The crude inventory report from the Energy Information Agency (EIA) showed that in the prior week to September 3rd there had been a crude oil draw of 1.5 million barrels from the SPR and that the reserves stood at 423.9 million barrels which is down about 6% below the 5-year average. By the 6th of September 80% of oil output in the Gulf of Mexico was still offline and it will take months to work out the true cost of the damage caused to the oil industry and residents within the hurricanes path when it made landfall.
The severity of the weather systems in 2021 have not reached hurricane Katrina levels that occurred in 2005 but the worry is that climate change is making the frequency of the storms worse along with their potential destructive power.
It’s not just oil traders that keep an eye on these weather systems that arrive, as the destructive force of a hurricane that makes landfall can destroy infrastructure and crops. Insurance companies will be keen to track a hurricane just as much as an orange juice or wheat futures trader. The laws of supply and demand will describe how the future price of orange juice is likely to appreciate as entire crops in Florida get wiped out, with prices adjusting as traders track the latest weather system from Africa like the one above.
Similarly, the price of oil will spike when demand is high, but supply gets cut abruptly. What we are currently seeing in the price of Brent crude is a steady rise which suggests that the current reserves can meet all the demand.
The September EIA report shows that current consumption is forecasted to be above the amount of world production, so prices are likely to be supported at these levels for now. Each week we receive more detail on how well these projections are performing versus real world high frequency analysis.
The report also shows how much spare oil production capacity the OPEC countries have, meaning there is always a way to fill a shortfall if really needed.

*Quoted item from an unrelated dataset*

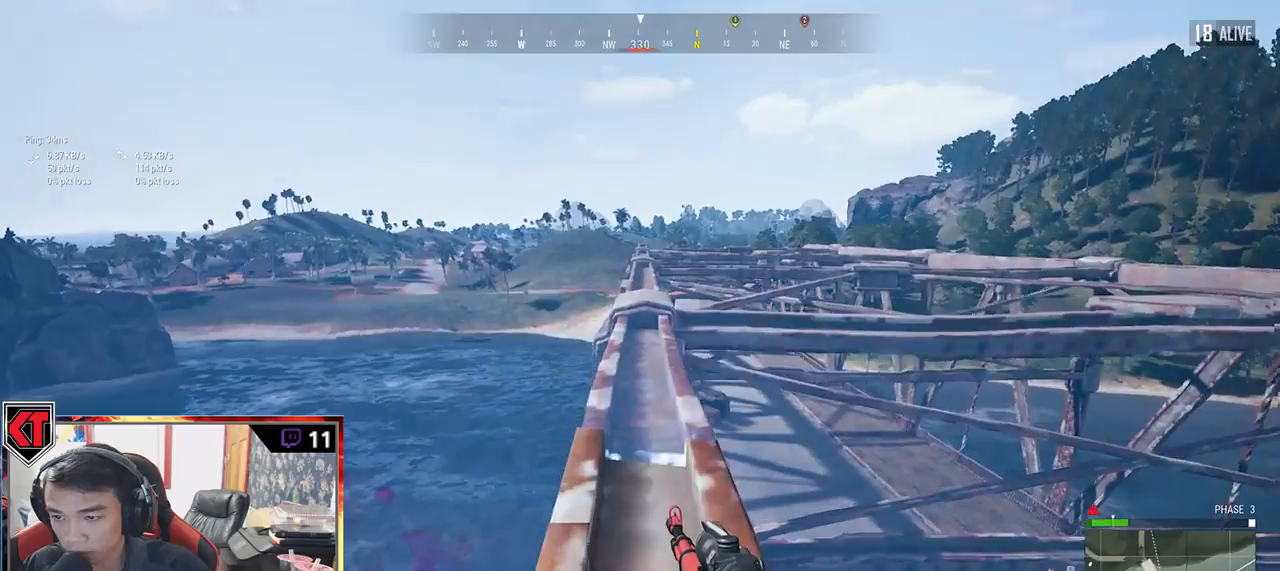
{"keys": ["shift", "w"], "mouse": [], "events": []}
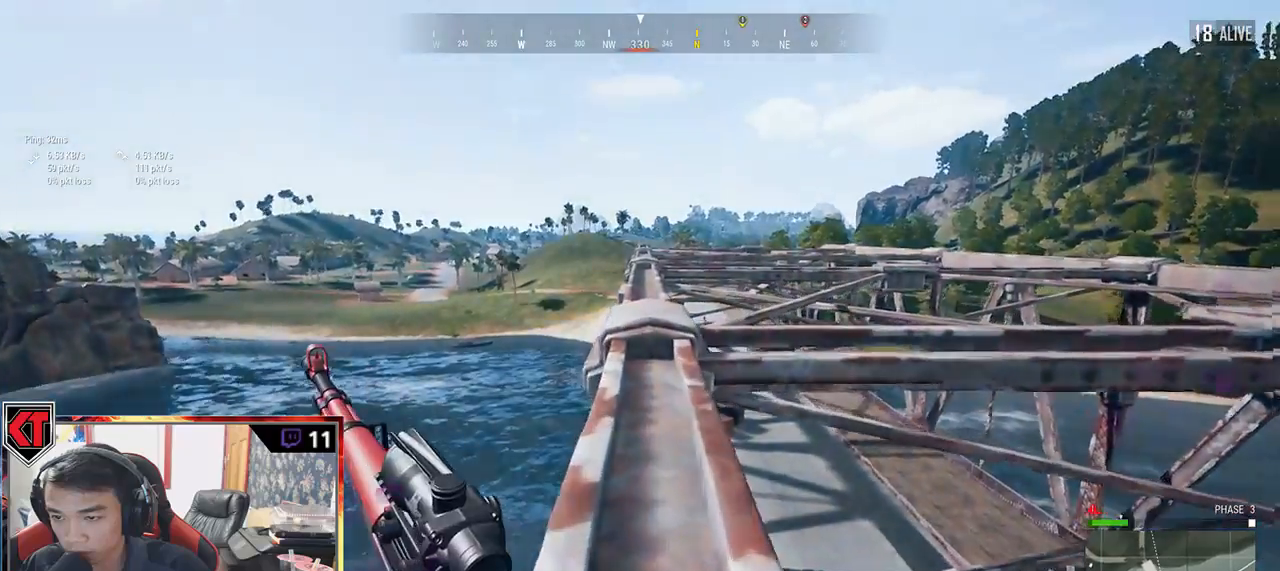
{"keys": ["w"], "mouse": [], "events": [[250, "d", "down"], [317, "d", "up"], [317, "shift", "up"]]}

Just as the Canadian oil producers could turn the tap up if the US found itself severely impaired for current unknown circumstances.
The current view of traders on the ActivTrader platform is that there will be a shortfall in supply with current levels of demand warranting higher prices. They are currently long the Brent contract by 66% to 33% short. Recently the President of Lukoil said that OPEC+ are happy with crude prices trading within the $75 to $65 trading range meaning that the price of crude is getting close to the top end of the consensus price range.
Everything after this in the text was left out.